ZESTAW ĆWICZEŃ →
1: Ilu senatorów poparło wniosek o ograniczenie debaty nad pakietem pomocowym według relacji o wojnie w Ukrainie?
2: Podejmij relację o wojnie w Ukrainie po jej ostatnim zdaniu i poprowadź ją dalej.

FRAGMENT DOKUMENTU →
○ ○ ○ ○ ○

NA ŻYWO

Nowy cel Rosjan. "Będą chcieli zatrzymać transport broni" [RELACJA NA ŻYWO]

Wojna w Ukrainie trwa. Wtorek to 790. dzień rosyjskiej inwazji. Już wkrótce do Ukrainy zacznie docierać długo oczekiwana amerykańska pomoc wojskowa. To może zmienić sytuację na froncie. Minister obrony Rosji Siergiej Szojgu już grozi, że Moskwa zintensyfikuje ataki na magazyny w Ukrainie, w których przechowywana jest zachodnia broń. Ukraiński ekspert wojskowy, były rzecznik sztabu generalnego Władysław Selezniow przyznaje, że trzeba liczyć się w najbliższym czasie z nasileniem się rosyjskich ataków rakietowych i wskazuje ich cel: węzły kolejowe i mosty. Jego zdaniem, tak Rosjanie będą chcieli zatrzymać transporty z bronią na front. Śledź relację na żywo Wirtualnej Polski.

Ukraiński ekspert wskazuje nowy cel Rosjan. "Będą chcieli zatrzymać transport broni
Ukraiński ekspert wskazuje nowy cel Rosjan. "Będą chcieli zatrzymać transport broni
Źródło zdjęć: © EPA, PAP | AA/ABACA
Violetta BaranMateusz Czmiel

Najważniejsze informacje
Relacja na żywo

Dziękujemy. To wszystko w tej części naszej relacji z wydarzeń związanych z wojną w Ukrainie. To, co dzieje się dalej, można śledzić TUTAJ. 

Senat zagłosował we wtorek za ograniczeniem debaty nad pakietem 95 mld dol. na pomoc Ukrainie, Izraelowi i Tajwanowi. Głosowanie pozwoli na uchwalenie ustawy najpóźniej w środę, choć końcowe głosowanie możliwe jest jeszcze we wtorek w nocy.

Senat z łatwością pokonał próg 60 głosów wymagany do przyspieszenia procedowania ustawy. Za wnioskiem o ograniczenie debaty głosowało 80 senatorów (48 Demokratów i 32 Republikanów), a przeciwko - 19 (17 Republikanów, dwóch Demokratów). Wynik sugeruje, że pakiet zostanie przyjęty przeważającą większością głosów, większą niż w lutym, kiedy Senat poparł inną wersję pakietu. Wtedy głosowało za nim 70 senatorów.

○ ○ ○ ○ ○

DANE →
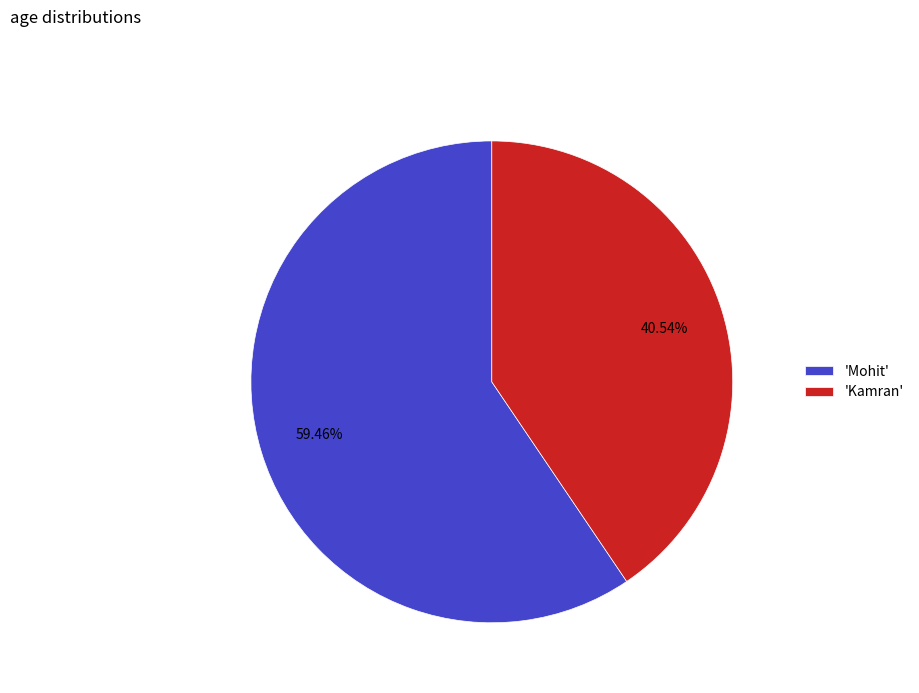

Which slice represents more than half of the pie?

'Mohit'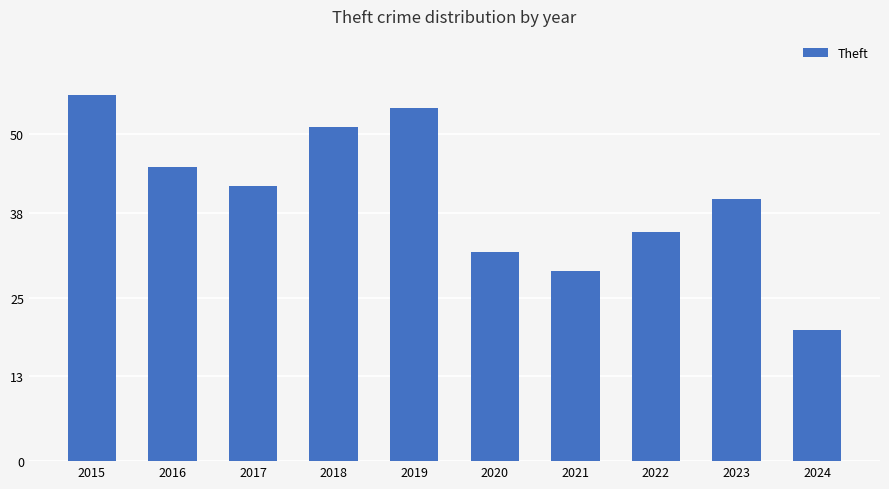

What is the value of the 4th bar from the left?

51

○ ○ ○ ○ ○

NUMEROWANE ODPOWIEDZI →
1: 80 senatorów (48 Demokratów i 32 Republikanów).

2:
Francuska firma PGA, należąca do amerykańskiego koncernu Astronics, wbrew sankcjom, serwisuje samoloty rosyjskich VIP-ów - w tym Władimira Putina, Siergieja Szojgu - a także Federalnej Służby Bezpieczeństwa - informuje francuski dziennik "Le Parisien", powołując się na jednego z byłych wysokich menedżerów firmy.

Kolejny alert w Ukrainie.

Obraz
© alerts.in.ua

Jak informuje "Forbes", powołując się na doniesienia kanału MASH na Telegramie, Ukraińcy atakują Rosję już nie tylko dronami. Używają też zmodyfikowanych balonów pogodowych z podczepionymi pociskami moździerzowymi.

Balony te mogą pokonywać duże odległości i skutecznie atakować wybrane cele. Co więcej, takie balony są też w stanie odwracać uwagę przeciwnika od wysyłanych do ataku dronów czy pocisków. Ukraińcy montują na nich bowiem reflektory radarowe - urządzenia służące do poprawienia widoczności obiektu przez radar.

Wyposażony w taki reflektor balon staje się natychmiast celem ataku. By go zestrzelić, Rosjanie zmuszeni są wystrzelić drogie rakiety - informuje "Forbes".

Pentagon jest gotowy do wysłania Ukrainie nowej transzy uzbrojenia o wartości 1 miliarda dolarów tuż po podpisaniu przez prezydenta ustawy o wsparciu Ukrainy i innych sojuszników Ameryki - podała we wtorek agencja AP. W skład pakietu mają wejść m.in. rakiety obrony powietrznej i amunicja artyleryjska. Wcześniej podobną informację przekazała agencja Reuters.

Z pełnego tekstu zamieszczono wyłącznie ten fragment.